Chairing the concluding round-table discussion, Professor Sara Lipton (SUNY, Oxford) led a conversation on subjects raised by the day’s lectures. In particular, the issue of temporality, so important to all three lectures provided fruitful material for discussion. Time and timing defined Christian liturgy, placing it into a multitude of narrative threads, of Sacred and Ecclesiastical history as well as local and institutional history, right down to yearly and daily cycles and the life cycle of the individual. Time is an inescapable theme of liturgy and is likely to receive further treatment in the proposed Liturgy in History Network, the setting up of which was endorsed by all present on the day.
To conclude the day, the participants repaired to St Bartholomew the Great (Smithfield) where, as the daylight failed, the participants were able to listen to some of the music discussed in the day’s lectures, sung in the surrounds of the historic Church.
(See also Liturgy in History: Photo Gallery)
Liturgy in History: List of Participants
Nils Holger Petersen, University of Copenhagen
Nils Holger Petersen has been studying theology since 1972: his master’s thesis, from the University of Copenhagen, offered a theological reading of music history. He gained his PhD at the Institute of Church History in 1994 with a dissertation on the liturgical origin and the genre of the medieval Latin music drama. From 1993-1995 he acted as a Research Fellow at the newly established Centre for Christianity and the Arts at the Copenhagen Faculty of Theology with a project on medievalism in operas of the nineteenth and twentieth centuries. In 1995 he became a Research Lecturer at the Theological Faculty in Copenhagen, where he has remained as an Associate Professor. In addition, Nils has been a Visiting Professor in Medieval Liturgical Chant at the Centre for Medieval Studies at The Norwegian University of Science and Technology, Trondheim, Norway (1997–2002). He has participated in research collaborations in the Nordic Countries, and internationally, supported by funding from National and Nordic Research Councils. Has published on medieval liturgy and drama, music drama and theology, cultural history and theology, and medievalism. Nils is also a successful composer: he was awarded the Hakon Børressen memorial prize for his music in 1993.

--- Objective 1 ---
Reproduce the part of the liturgy conference report between "Chairing the concluding" and "on the day.", inclusive, with no changes.
--- Objective 2 ---
Pick up the liturgy conference report above and continue it after its last sentence.

--- Given data ---
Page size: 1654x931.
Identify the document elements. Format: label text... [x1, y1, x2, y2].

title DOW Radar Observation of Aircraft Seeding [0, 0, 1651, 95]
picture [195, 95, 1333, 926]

--- Exercise result 1 ---
Chairing the concluding round-table discussion, Professor Sara Lipton (SUNY, Oxford) led a conversation on subjects raised by the day’s lectures. In particular, the issue of temporality, so important to all three lectures provided fruitful material for discussion. Time and timing defined Christian liturgy, placing it into a multitude of narrative threads, of Sacred and Ecclesiastical history as well as local and institutional history, right down to yearly and daily cycles and the life cycle of the individual. Time is an inescapable theme of liturgy and is likely to receive further treatment in the proposed Liturgy in History Network, the setting up of which was endorsed by all present on the day.

--- Exercise result 2 ---
Emma Dillon, King’s College London
Emma Dillon is Professor of Music at KCL. She studied music at Oxford as an undergraduate (1989-1992), went on to complete a DPhil in 1998 and was also the recipient of a Junior Research Fellowship. She worked as a Lecturer in Music at the University of Bristol until 2000 when she moved to the United States and joined the Music Department at the University of Pennsylvania where she worked as an Assistant Professor and later as a Full Professor and where she also served as Chair of the Department. She has been a Visiting Professor at the University of California at Berkeley, a Member and Visitor at the Institute for Advanced Studies in Princeton and a Visiting Scholar at Corpus Christi College, Oxford. She joined the Music Department at KCL in 2013, and is also an active member of the Centre for Late Antique and Medieval Studies. Emma’s research focuses on European musical culture from the twelfth to fourteenth centuries. Her work ranges widely in terms of repertories, sources, and methodological approach. She is the author of Medieval Music-Making and the Roman de Fauvel and The Sense of Sound: Musical Meaning in France, 1260-1330. In 2002 she won the Jerome Roche Prize, awarded by the Royal Musical Association.
Beth Williamson, University of Bristol
Beth Williamson studied at the University of Oxford where she gained a BA in Modern History and at the Courtauld Institute of Art (MA and Ph.D). Before joining the History of Art Department at Bristol in1998, she taught at the University of East Anglia, University College London and the Courtauld Institute. Her research interests include relationships between liturgy, devotion and visual culture and sensory experience, including sound, touch and movement, in the engagement of objects with spaces. Her current book project is entitle The Embodiment of Devotion: Art, Music and Affect in Late Medieval England (for which she received and AHRC Fellowship in 2011), and explores sensory experience in religious devotion. Her most recent single-authored book, The Madonna of Humility: development, dissemination and reception, explores the iconography and development of the image of the Virgin seated on the ground, the assimilation and translation of the image between different cultural milieu, and its function and reception. Other recent publications include an edited volume (with Jon Cannon) entitled Medieval Art and Architecture at Bristol Cathedral: An Enigma Explored, arising from the conference ‘An Enigma Explored’ (University of Bristol, September, 2008).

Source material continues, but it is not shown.